Certains analystes pensent aussi que l’organisation de la réception de Pelosi montre que la pression des Etats-Unis pour que la Corée du Sud choisisse son camp dans leur confrontation avec la Chine a mis le gouvernement Yoon dans l’embarras. Suivre de trop près les U.S.A. dans leur politique anti-chinoise mettrait en danger leur relation avec la Chine et ne serait pas forcément dans leur meilleur intérêt.
A la question de savoir si la position de la Corée du Sud était susceptible de changer après la visite de Pelosi à Taiwan, la porte-parole du ministère des Affaires Etrangères à répondu lors de la conférence de presse de jeudi que la Corée du Sud avait toujours adhéré au principe d’une seule Chine. Elle a ajouté que le gouvernement monitorait de près les développements dans le détroit de Taiwan.
Le Korea Daily News a rapporté les propos de l’Ambassadeur de Chine en Corée du Sud, Xing Haiming. Il a affirmé ce mardi que la visite de Pelosi à Taiwan est une attaque sérieuse contre la stabilité de la situation régionale et aurait des conséquences et des suites extrêmement sérieuses.
Certains experts pensent également que, au-delà de la question de Taiwan, une rencontre au sommet aurait ajouté à la pression des U.S.A pour que la Corée du Sud rejoigne l’alliance qu’ils cherchent à mettre en place, connue sous le nom de ‘Chip4’ et qui réunirait les U.S.A., le Japon, la Corée du Sud et Taiwan. Il est communément acquis que cette alliance cherche à s’opposer à la Chine, les ‘chips’ étant une des grandes exportations de la Corée vers la Chine.
Les Etats-Unis sont l’allié principal de la Corée du Sud alors que la Chine est un partenaire économique capital et un voisin proche. La question de l’articulation des relations avec ces deux pays pour préserver les intérêts nationaux est devenue l’une des questions les plus épineuses à laquelle le gouvernement Yoon doit répondre.

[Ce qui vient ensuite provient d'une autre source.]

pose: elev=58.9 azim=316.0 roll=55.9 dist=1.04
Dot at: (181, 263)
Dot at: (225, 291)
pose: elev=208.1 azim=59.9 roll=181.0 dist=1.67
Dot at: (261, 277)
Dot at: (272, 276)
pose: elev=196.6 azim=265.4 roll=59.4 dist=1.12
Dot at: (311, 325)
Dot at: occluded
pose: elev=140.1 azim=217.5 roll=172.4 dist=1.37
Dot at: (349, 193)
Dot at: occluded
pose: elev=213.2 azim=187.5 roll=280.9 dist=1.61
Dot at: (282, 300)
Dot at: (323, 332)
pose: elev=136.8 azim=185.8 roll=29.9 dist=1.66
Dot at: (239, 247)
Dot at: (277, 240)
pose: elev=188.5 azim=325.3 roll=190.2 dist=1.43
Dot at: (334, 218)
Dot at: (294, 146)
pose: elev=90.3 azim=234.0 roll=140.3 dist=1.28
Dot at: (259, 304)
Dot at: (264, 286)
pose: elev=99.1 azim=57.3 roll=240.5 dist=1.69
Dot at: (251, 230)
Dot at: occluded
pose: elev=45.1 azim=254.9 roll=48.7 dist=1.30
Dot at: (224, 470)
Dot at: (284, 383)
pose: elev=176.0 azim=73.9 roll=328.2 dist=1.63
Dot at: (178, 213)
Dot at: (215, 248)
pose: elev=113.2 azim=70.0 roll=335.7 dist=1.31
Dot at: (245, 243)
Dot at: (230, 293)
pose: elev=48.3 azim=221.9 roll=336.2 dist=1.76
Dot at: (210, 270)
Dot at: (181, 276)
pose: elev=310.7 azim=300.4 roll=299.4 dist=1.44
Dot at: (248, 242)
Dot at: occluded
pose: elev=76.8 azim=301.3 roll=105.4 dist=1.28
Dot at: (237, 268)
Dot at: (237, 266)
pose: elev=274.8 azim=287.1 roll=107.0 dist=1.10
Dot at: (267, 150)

(1) Qu’il me soit permis de noter que c’est ce mouvement qui est à l’œuvre dans le cinéma coréen y compris le dernier dont nous avons fait la critique ici (Decision to leave) et qui selon nous a été incompris par la critique française et occidentale de plus en plus coupée de la réalité du mouvement du monde et des cinémas qui eux conservent leur ancrage national, même s’ils doivent encore jouer avec les manifestations internationales et autres biennales. (note de Danielle Bleitrach)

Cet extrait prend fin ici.